The patient's family may file a complaint with the appropriate high court, which will appoint a new board of medical specialists to help it make a final decision if the hospital's medical board refuses to grant authorization to stop receiving medical care.
The family members of other terminally ill patients may also decide to withdraw treatment, subject to the safeguards and the procedure mentioned for those who did not prepare advanced directives. While those who are still living will designate the executors of their wills to consent on behalf of the terminally ill patients, the family members of other terminally ill patients may also choose to withdraw treatment.
The bench ruled that the new regulations should be communicated to all high courts, health secretaries in states and union territories, and chief medical officers in all districts in order to establish adequate standards for the keeping of digital copies of living wills.
The petitioner in the case that sought amendments to the 2018 ruling, Indian Society of Critical Care Medicine, and the Union government jointly proposed the changes, which the bench granted while also dictating a portion of the verdict in open court. The whole verdict will be made public later.
The Centre informed the bench last week that it will not adopt a law permitting passive euthanasia and said that the desire to end someone's life must not exceed the need for crucial protections. According to the administration, there is no need for a particular legislation on the topic since the highest court's 2018 decision to permit passive euthanasia after adhering to specified measures appropriately fills the space.
The Centre's statement came in response to a question from the bench on the status of a new law because the 2018 decision said that the court's rules would be in effect until legislation was filed on the subject.
The petitioners' argument that the three-step process involving onerous conditions has rendered the entire judgment nugatory and that there has not been a single instance where someone desiring to exercise the right to passive euthanasia could finally comply with the procedural requirements was being considered by the court, which was represented by senior counsel Arvind Datar and advocate Prashant Bhushan.
The court noted at last week's hearing of the lawsuit that the 2018 decision required "a little tinkering" to be practical.

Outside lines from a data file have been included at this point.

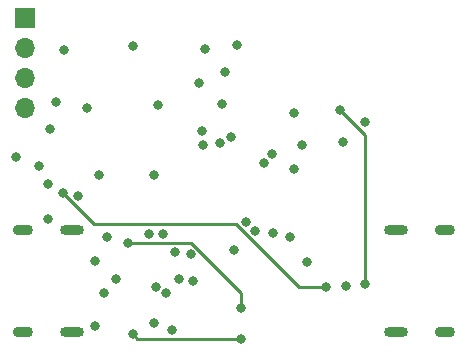
<source format=gbr>
%TF.GenerationSoftware,KiCad,Pcbnew,(6.0.7)*%
%TF.CreationDate,2025-06-10T03:22:09+09:00*%
%TF.ProjectId,AvatarSense,41766174-6172-4536-956e-73652e6b6963,rev?*%
%TF.SameCoordinates,Original*%
%TF.FileFunction,Copper,L2,Inr*%
%TF.FilePolarity,Positive*%
%FSLAX46Y46*%
G04 Gerber Fmt 4.6, Leading zero omitted, Abs format (unit mm)*
G04 Created by KiCad (PCBNEW (6.0.7)) date 2025-06-10 03:22:09*
%MOMM*%
%LPD*%
G01*
G04 APERTURE LIST*
%TA.AperFunction,ComponentPad*%
%ADD10R,1.700000X1.700000*%
%TD*%
%TA.AperFunction,ComponentPad*%
%ADD11O,1.700000X1.700000*%
%TD*%
%TA.AperFunction,ComponentPad*%
%ADD12O,1.700000X0.900000*%
%TD*%
%TA.AperFunction,ComponentPad*%
%ADD13O,2.000000X0.900000*%
%TD*%
%TA.AperFunction,ViaPad*%
%ADD14C,0.800000*%
%TD*%
%TA.AperFunction,Conductor*%
%ADD15C,0.250000*%
%TD*%
G04 APERTURE END LIST*
D10*
%TO.N,+3V3*%
%TO.C,J1*%
X102275000Y-102200000D03*
D11*
%TO.N,D+*%
X102275000Y-104740000D03*
%TO.N,D-*%
X102275000Y-107280000D03*
%TO.N,BAT-*%
X102275000Y-109820000D03*
%TD*%
D12*
%TO.N,BAT-*%
%TO.C,J3*%
X102135000Y-128820000D03*
D13*
X106305000Y-120180000D03*
D12*
X102135000Y-120180000D03*
D13*
X106305000Y-128820000D03*
%TD*%
D12*
%TO.N,BAT-*%
%TO.C,J2*%
X137865000Y-120180000D03*
D13*
X133695000Y-120180000D03*
X133695000Y-128820000D03*
D12*
X137865000Y-128820000D03*
%TD*%
D14*
%TO.N,+3V3*%
X121750000Y-120250000D03*
X108250000Y-122750000D03*
X116347000Y-122229000D03*
X119248000Y-106778000D03*
%TO.N,BAT-*%
X119000000Y-109500000D03*
X111450000Y-104558000D03*
X117554000Y-104830000D03*
X120250000Y-104500000D03*
%TO.N,RST*%
X108250000Y-128250000D03*
X111450000Y-129000000D03*
X120625000Y-129375000D03*
%TO.N,BAT+*%
X131125000Y-111000000D03*
X129500000Y-124875000D03*
%TO.N,+5V*%
X120625000Y-126750000D03*
X111000000Y-121250000D03*
%TO.N,Net-(JP1-Pad1)*%
X118799500Y-112750000D03*
X117350000Y-113000000D03*
%TO.N,DTR*%
X104250000Y-116253000D03*
%TO.N,RTS*%
X114750000Y-128629500D03*
X107564061Y-109809647D03*
X113416000Y-124941000D03*
%TO.N,GPIO0*%
X113249000Y-128016000D03*
X114000000Y-120500000D03*
X116488000Y-124512000D03*
%TO.N,Net-(R2-Pad1)*%
X129200000Y-112746000D03*
%TO.N,TX*%
X105607000Y-104937000D03*
X104250000Y-119250000D03*
%TO.N,Net-(R4-Pad2)*%
X105500000Y-117000000D03*
X104390000Y-111625000D03*
X127750000Y-125000000D03*
%TO.N,Net-(R5-Pad1)*%
X109250000Y-120750000D03*
X114233000Y-125517000D03*
X104893000Y-109311000D03*
X112806926Y-120525500D03*
X115298000Y-124326000D03*
X103500000Y-114750000D03*
%TO.N,Net-(R14-Pad1)*%
X120000000Y-121818000D03*
X115000000Y-122000000D03*
X122500000Y-114500000D03*
X121000000Y-119500000D03*
%TO.N,SCL*%
X123250000Y-113750000D03*
X109000000Y-125500000D03*
X126160000Y-122868000D03*
X110000000Y-124326000D03*
X123262000Y-120373000D03*
%TO.N,SDA*%
X113579000Y-109553000D03*
X106750000Y-117250000D03*
X125781000Y-113000000D03*
X119750000Y-112250000D03*
X117250000Y-111750000D03*
X124750000Y-120750000D03*
X117000000Y-107750000D03*
X113250000Y-115500000D03*
%TO.N,D-*%
X101523000Y-113937000D03*
X108575000Y-115528000D03*
%TO.N,+1V8*%
X125056000Y-110250000D03*
X125056000Y-115000000D03*
%TO.N,Net-(SW1-Pad1)*%
X131125000Y-124750000D03*
X129000000Y-110000000D03*
%TD*%
D15*
%TO.N,RST*%
X120604500Y-129354500D02*
X111804500Y-129354500D01*
X111804500Y-129354500D02*
X111450000Y-129000000D01*
X120625000Y-129375000D02*
X120604500Y-129354500D01*
%TO.N,+5V*%
X120625000Y-126750000D02*
X120625000Y-125481695D01*
X120625000Y-125481695D02*
X116393305Y-121250000D01*
X116393305Y-121250000D02*
X111000000Y-121250000D01*
%TO.N,Net-(R4-Pad2)*%
X127750000Y-125000000D02*
X125474695Y-125000000D01*
X105500000Y-117025305D02*
X105500000Y-117000000D01*
X108121695Y-119647000D02*
X105500000Y-117025305D01*
X120121695Y-119647000D02*
X108121695Y-119647000D01*
X125474695Y-125000000D02*
X120121695Y-119647000D01*
%TO.N,Net-(SW1-Pad1)*%
X131125000Y-112125000D02*
X129000000Y-110000000D01*
X131125000Y-124750000D02*
X131125000Y-112125000D01*
%TD*%
M02*

</source>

An individual's right to a dignified death was recognized by a Constitution court in March 2018, which said that a terminally sick person might choose passive euthanasia and execute a living will to reject medical care. It allowed someone to create a living will that said they did not want to be placed on life support if they fell into an uncurable coma.
The current Chief Justice of India, Dhananjaya Y Chandrachud, was a member of the five-judge panel in 2018. He said in a separate ruling that: "Dignity in the act of dying is as much a component of the right to life under Article 21. An individual's sense of purpose in life is taken away when their dignity is violated at the end of their life.